┌────────

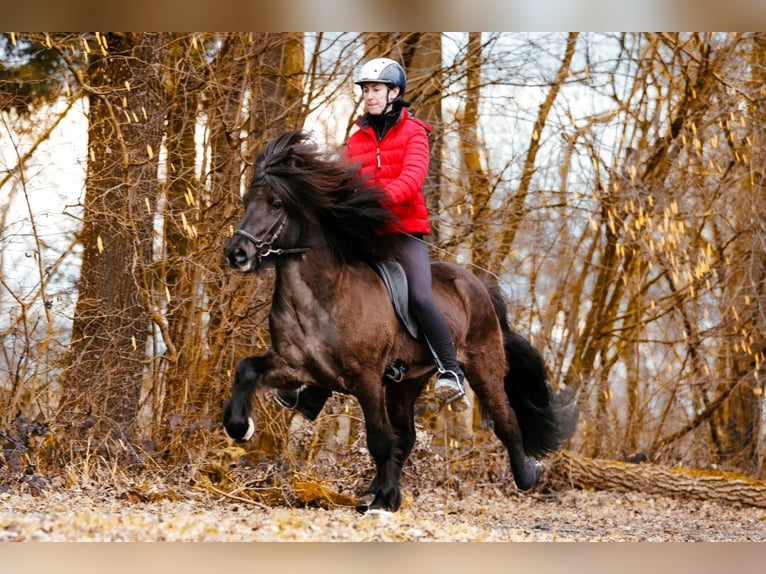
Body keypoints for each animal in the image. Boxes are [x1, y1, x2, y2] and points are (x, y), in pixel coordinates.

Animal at [222, 133, 576, 516]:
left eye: (276, 204)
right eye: (246, 201)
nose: (236, 253)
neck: (321, 296)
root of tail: (479, 286)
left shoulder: (366, 377)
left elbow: (378, 439)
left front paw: (385, 500)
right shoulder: (296, 366)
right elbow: (246, 369)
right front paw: (240, 427)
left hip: (483, 366)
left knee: (505, 420)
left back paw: (527, 475)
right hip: (405, 384)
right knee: (407, 438)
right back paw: (375, 492)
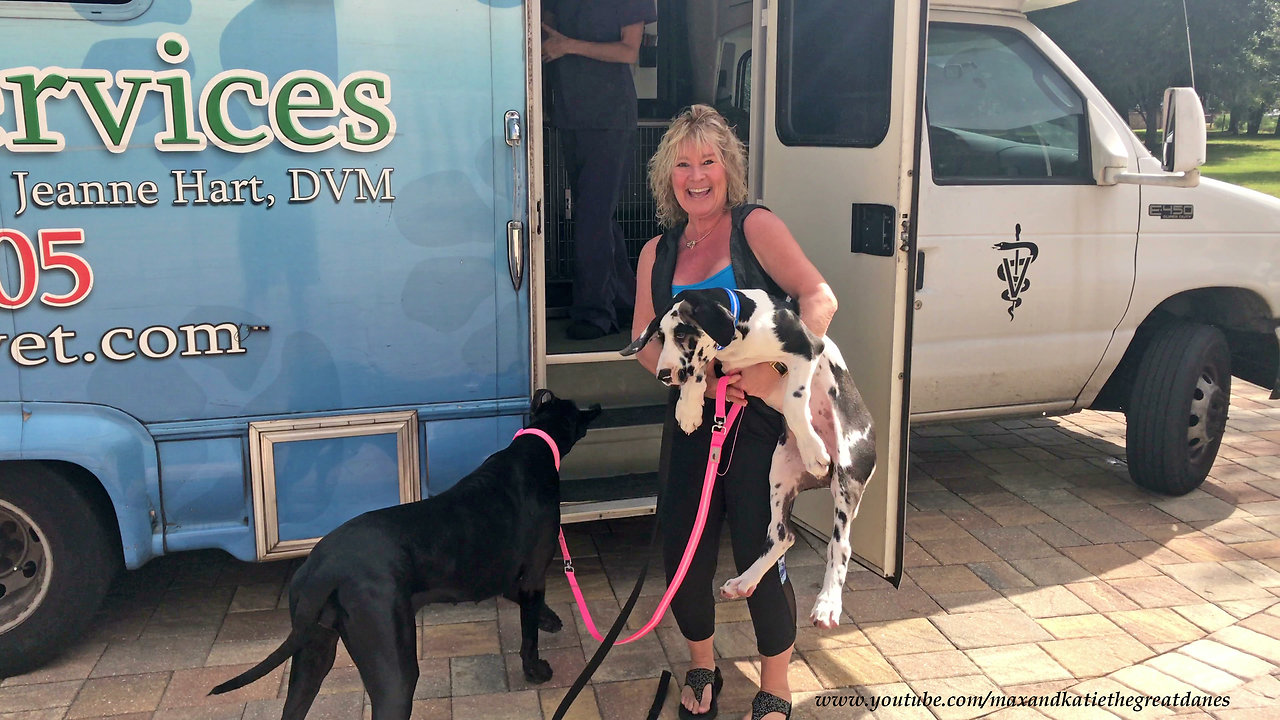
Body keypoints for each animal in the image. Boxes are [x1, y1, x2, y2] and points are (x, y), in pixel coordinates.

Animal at [212, 389, 601, 712]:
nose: (595, 408)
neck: (536, 445)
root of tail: (324, 568)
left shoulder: (504, 574)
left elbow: (521, 601)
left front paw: (547, 617)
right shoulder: (533, 573)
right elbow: (528, 632)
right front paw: (534, 668)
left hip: (313, 655)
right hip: (393, 670)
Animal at [616, 288, 875, 625]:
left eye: (683, 334)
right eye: (661, 337)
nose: (663, 375)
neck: (740, 337)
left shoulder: (807, 348)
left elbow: (794, 399)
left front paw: (814, 451)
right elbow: (699, 372)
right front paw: (689, 408)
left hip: (847, 478)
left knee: (839, 545)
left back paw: (827, 603)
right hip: (778, 476)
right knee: (782, 536)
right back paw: (745, 581)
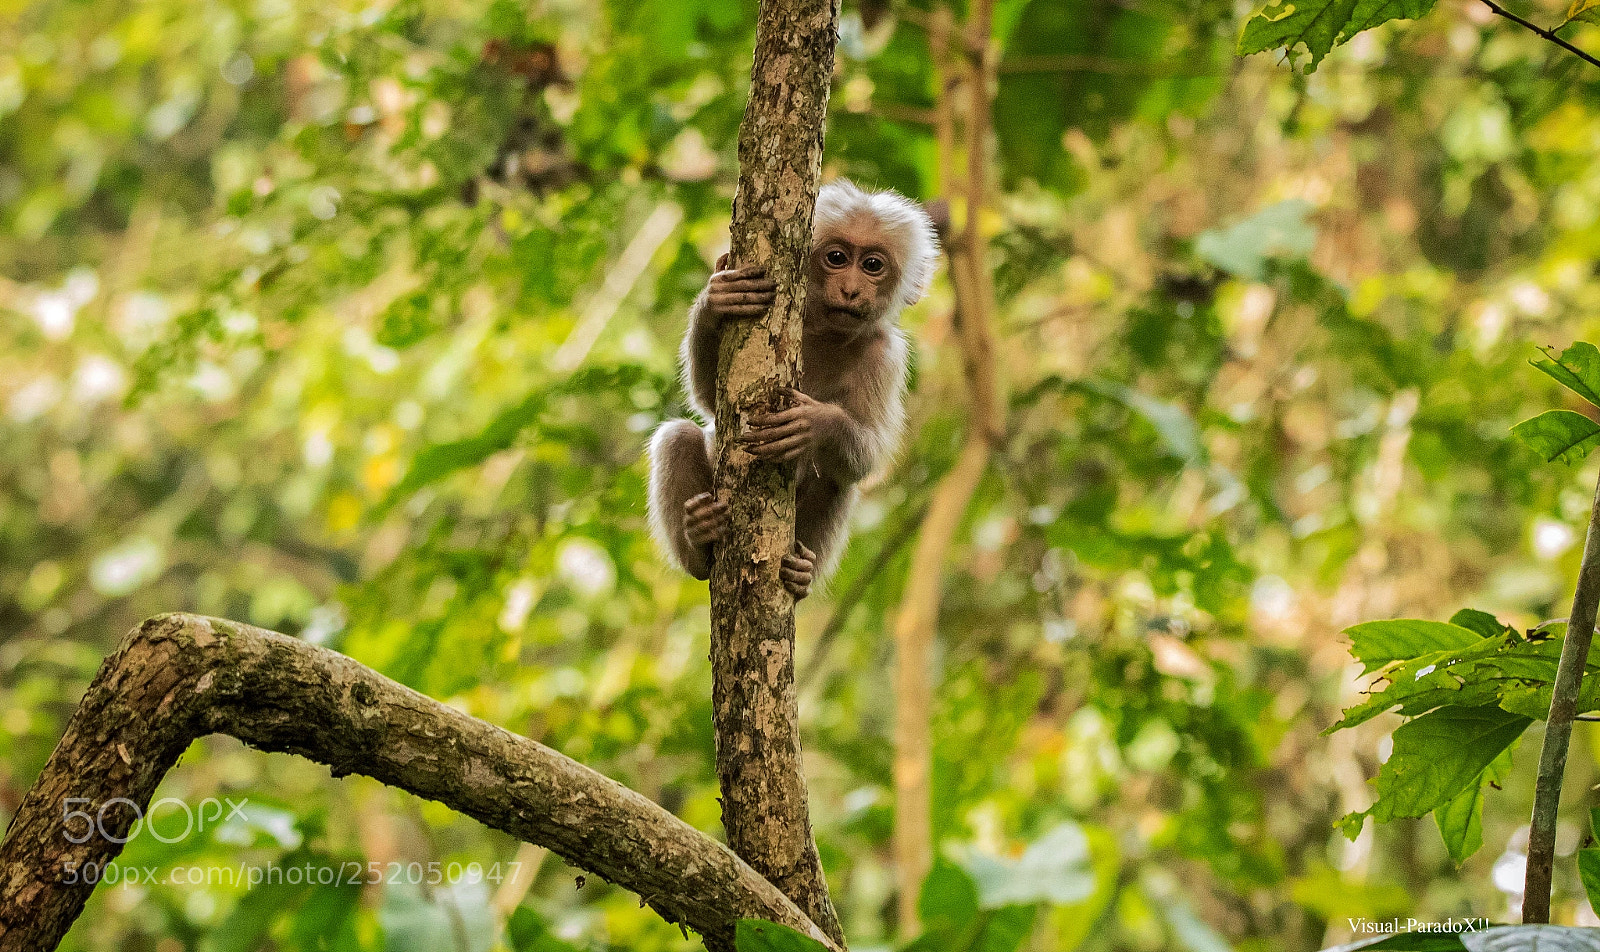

└────────

— Work instruction —
Go through the entries above and report each line with the string "front" in it.

— Expected answer —
left front paw: (385, 500)
right front paw: (240, 427)
left front paw: (547, 617)
right front paw: (534, 668)
left front paw: (814, 451)
right front paw: (689, 408)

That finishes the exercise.